Marchetti v. United States

In Marchetti v. United States (1968) 390 U.S. 39, the defendant was convicted in the United States District Court for willfully failing to register and pay an occupational tax imposed on those engaging in the business of accepting wagers. After conviction, he pursued an appeal which included a contention that the statutory obligation to register and to pay the tax violated his constitutional privilege against self-incrimination. Although the circuit court of appeals affirmed, the high court reversed, holding that the registration and tax provisions of the statute could be relied upon to punish a person who defended his failure to comply therewith based upon an assertion of his privilege. In doing so, as pertinent here, it said in passing that "we see no reason to suppose that the force of the constitutional prohibition is diminished merely because confession of a guilty purpose precedes the act which it is subsequently employed to evidence." ( Id. at p. 54 19 L.Ed.2d at p. 901, italics added.) In reaching its decision, Marchetti was required to deal with two earlier decisions, United States v. Kahriger (1953) 345 U.S. 22, and Lewis v.
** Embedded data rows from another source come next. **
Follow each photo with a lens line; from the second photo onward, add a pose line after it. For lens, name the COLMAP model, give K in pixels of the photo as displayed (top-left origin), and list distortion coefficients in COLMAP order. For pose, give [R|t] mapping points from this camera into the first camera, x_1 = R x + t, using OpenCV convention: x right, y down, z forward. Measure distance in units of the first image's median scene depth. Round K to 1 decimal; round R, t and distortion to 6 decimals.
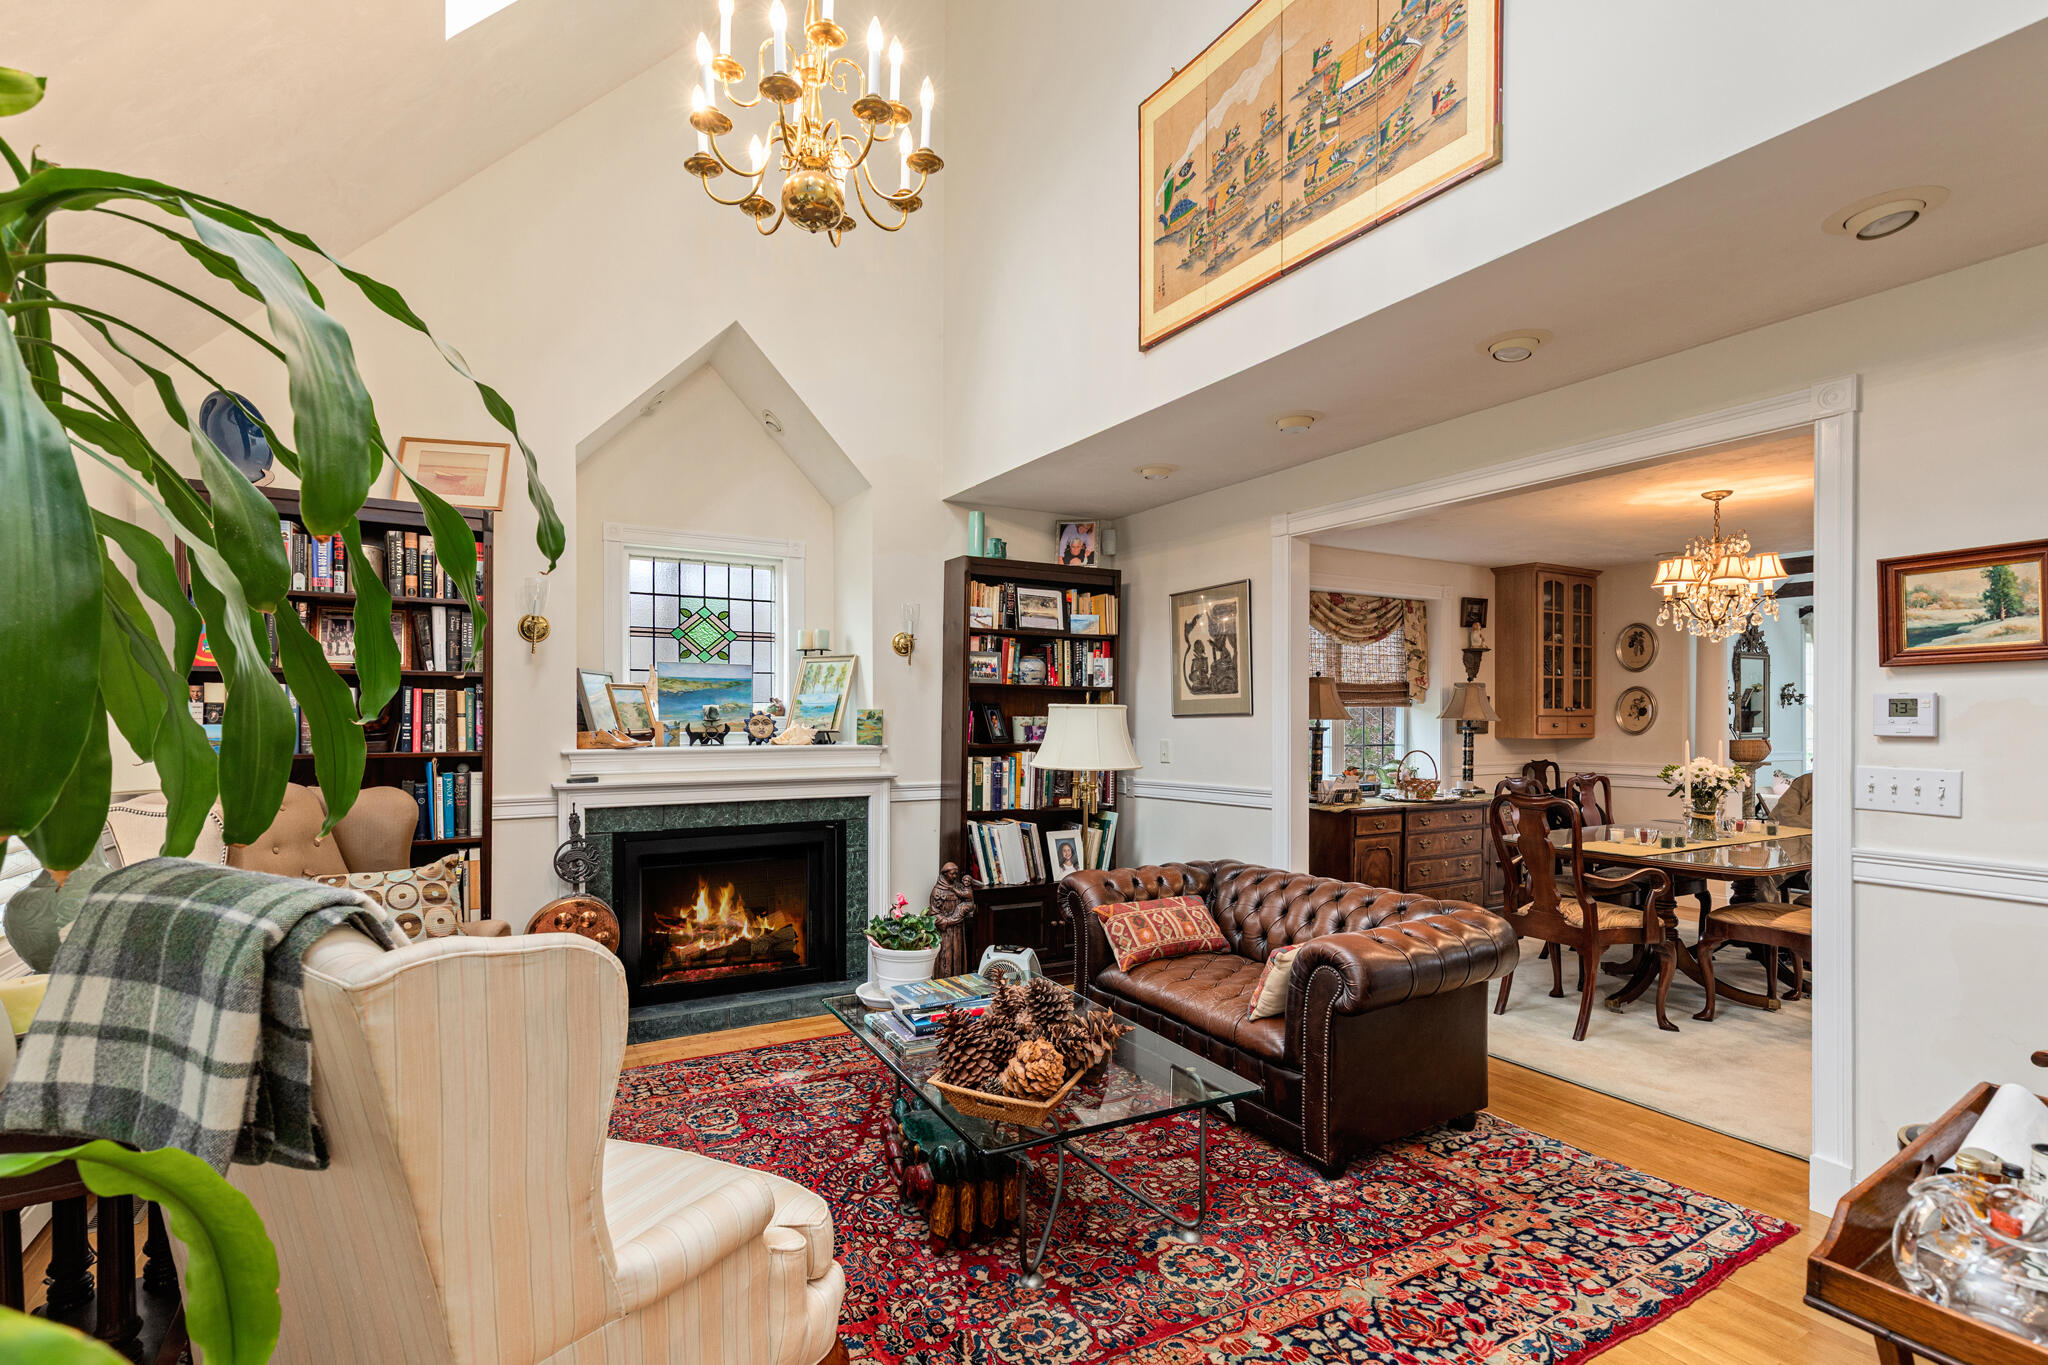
lens RADIAL K [[926.6, 0, 1053.2], [0, 926.6, 708.2], [0, 0, 1]] dist [0.007055, -0.002015]
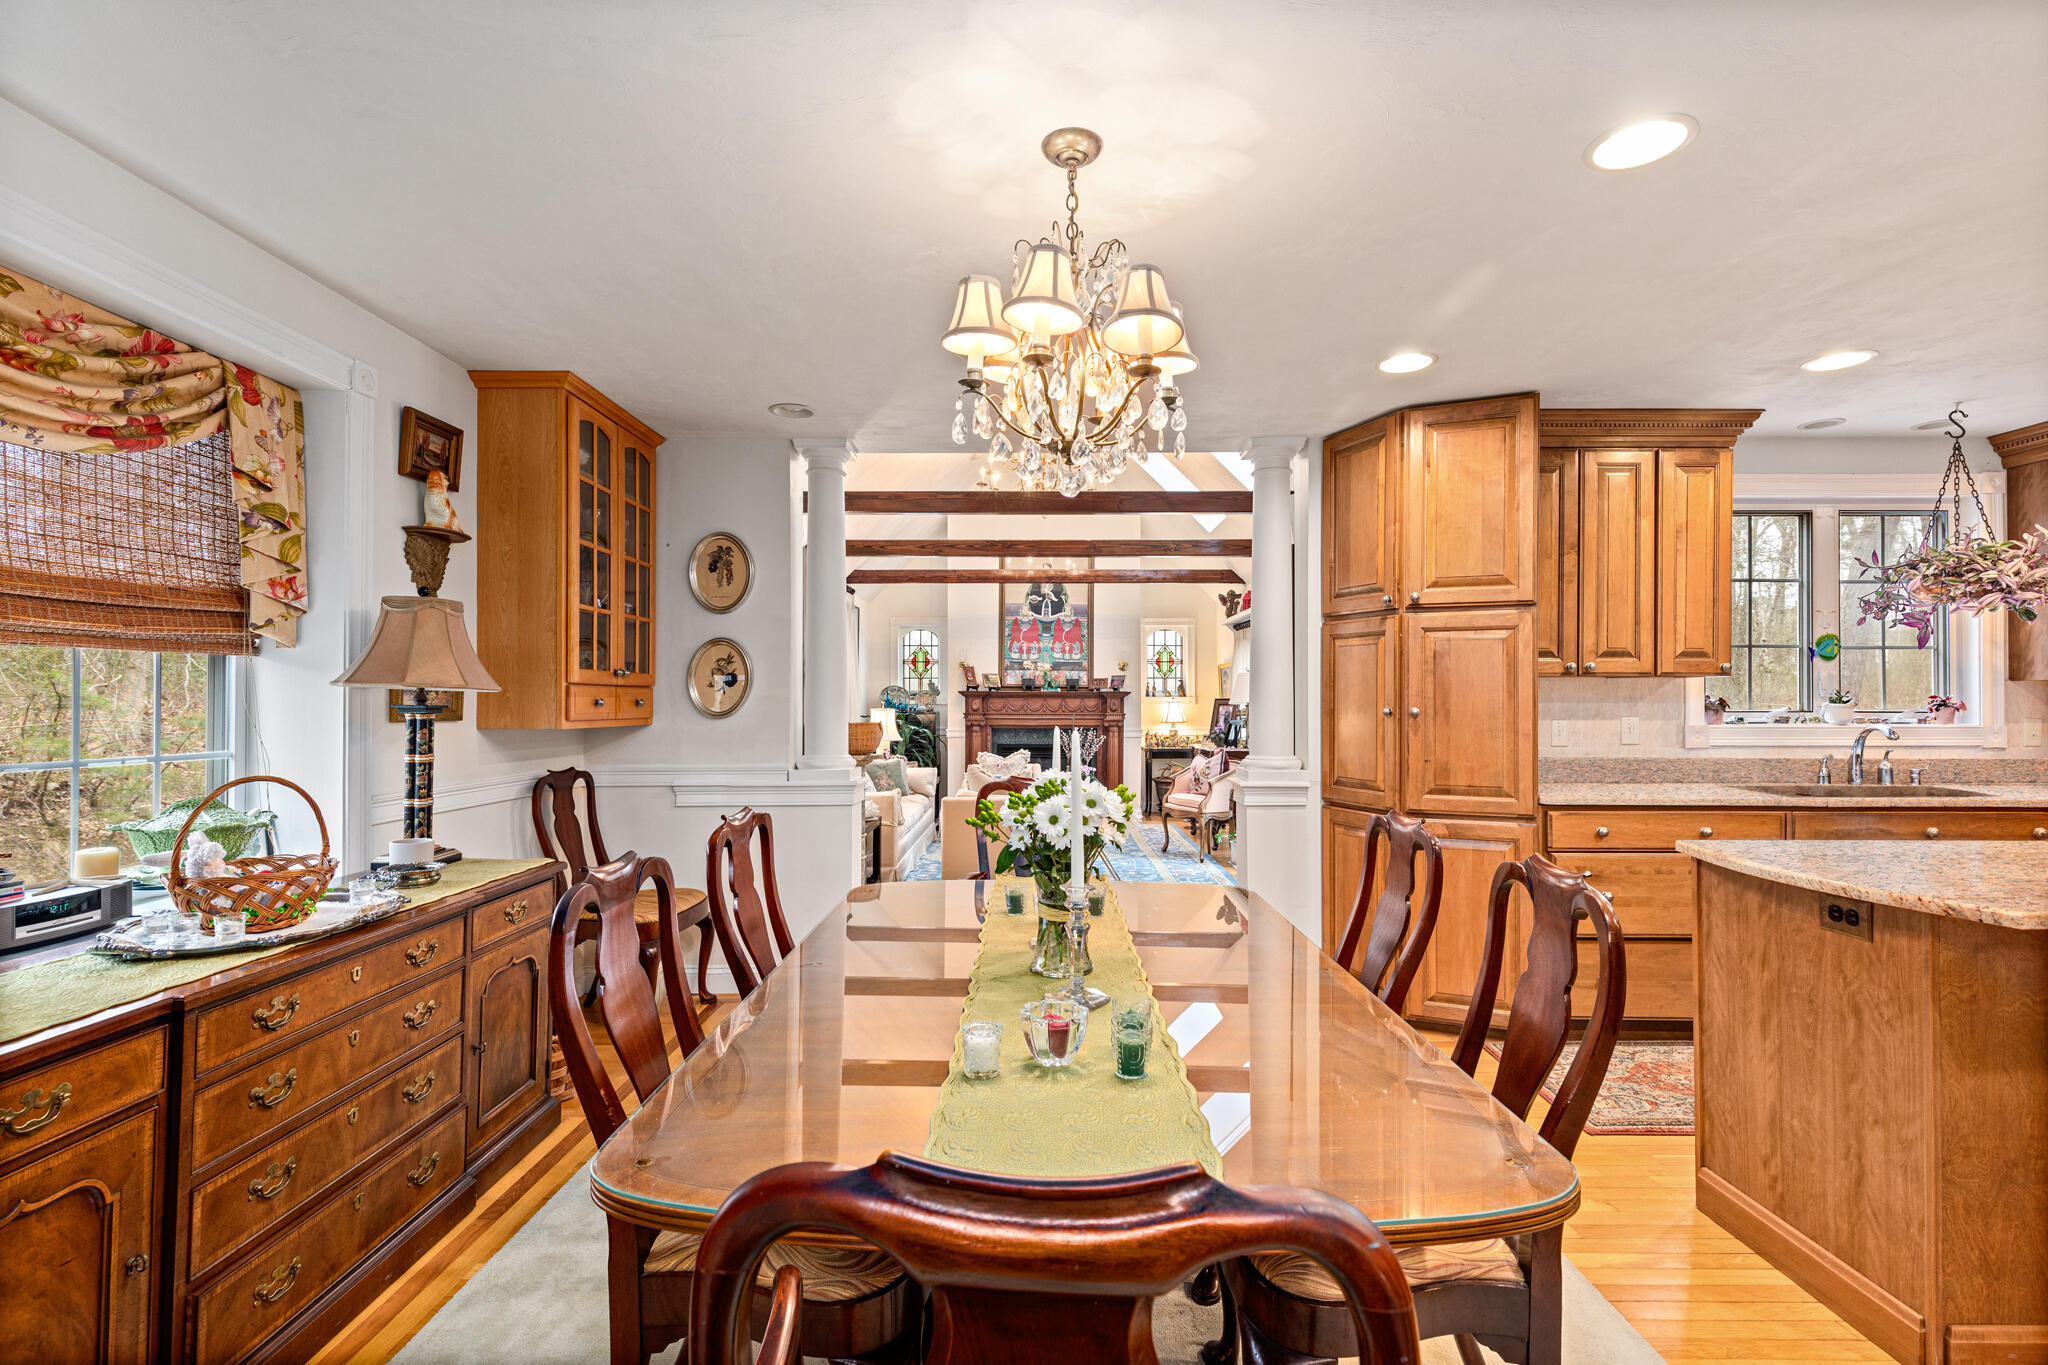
lens RADIAL K [[926.6, 0, 1022.2], [0, 926.6, 694.1], [0, 0, 1]] dist [0.007055, -0.002015]
pose [[0.528143, 0.004758, 0.849142, 0.226308], [0.000116, 0.999984, -0.005676, 0.016884], [-0.849156, 0.003096, 0.528134, 0.527075]]
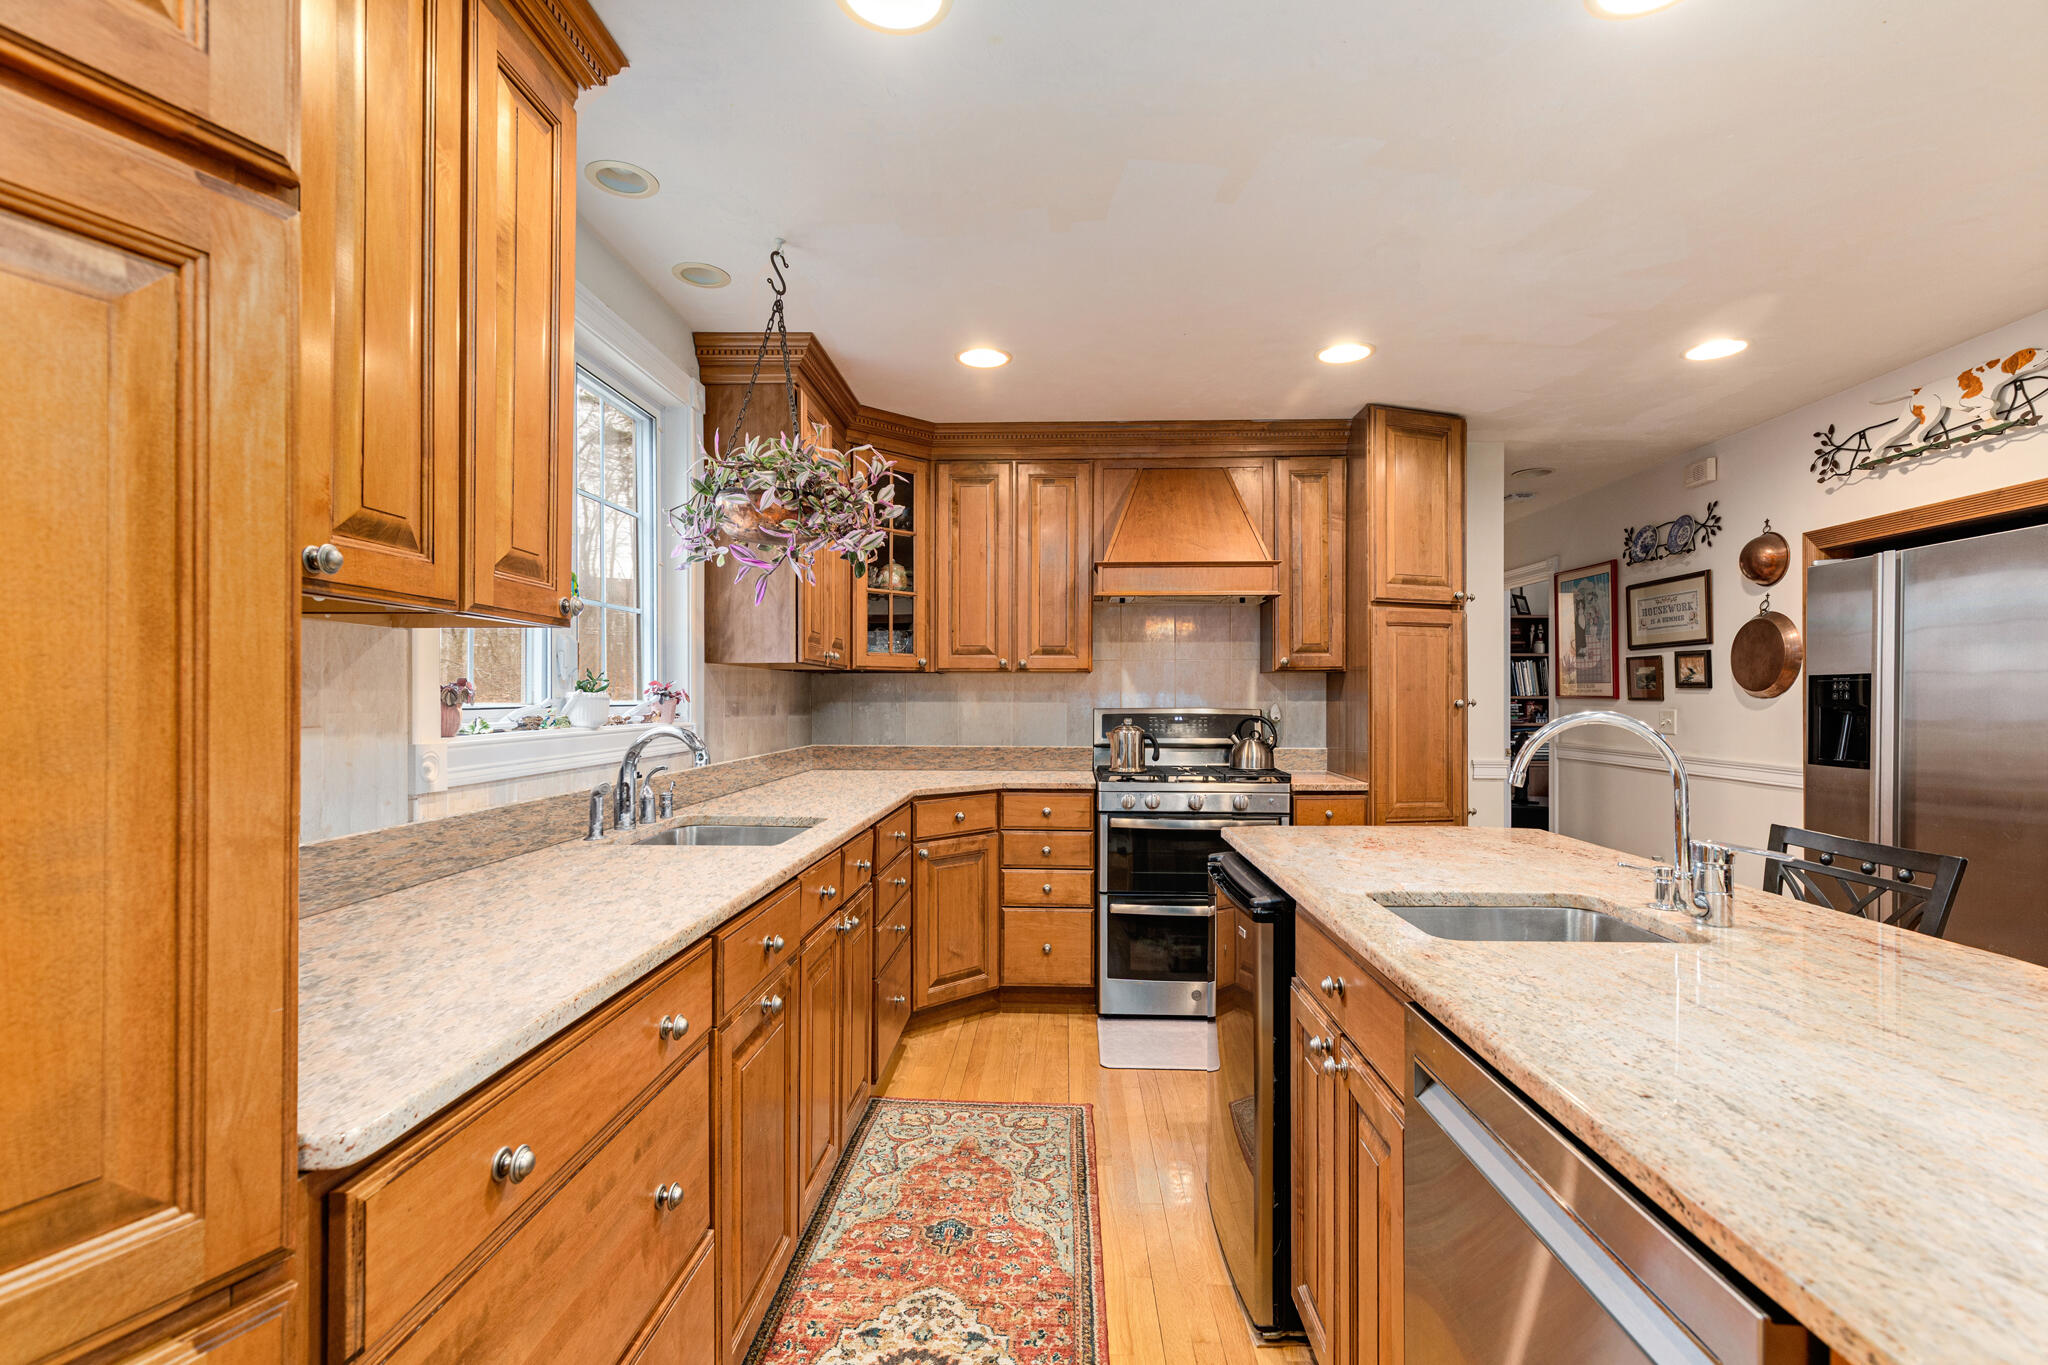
lens RADIAL K [[926.6, 0, 1037.3], [0, 926.6, 693.7], [0, 0, 1]] dist [0.007055, -0.002015]
pose [[-0.842289, -0.001052, 0.539025, 0.675104], [-0.002148, 0.999997, -0.001404, 0.020366], [-0.539022, -0.002340, -0.842288, 0.597688]]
United States (1955) 348 U.S. 419. Both Kahriger and Lewis had dismissed contentions that the wagering tax statutes violated the gambler's privilege against self-incrimination. In overruling those cases, the Marchetti court said, "There is a second, and more fundamental, deficiency in the reasoning of Kahriger and Lewis. Its linchpin is plainly the premise that the privilege is entirely inapplicable to prospective acts; for this the Court in Kahriger could vouch as authority only a generalization at 8 Wigmore, Evidence 2259c (3d ed 1940). We see no warrant for so rigorous a constraint upon the constitutional privilege. History, to be sure, offers no ready illustrations of the privilege's application to prospective acts, but the occasions on which such claims might appropriately have been made must necessarily have been very infrequent." ( Marchetti v. United States, supra, 390 U.S. 39.)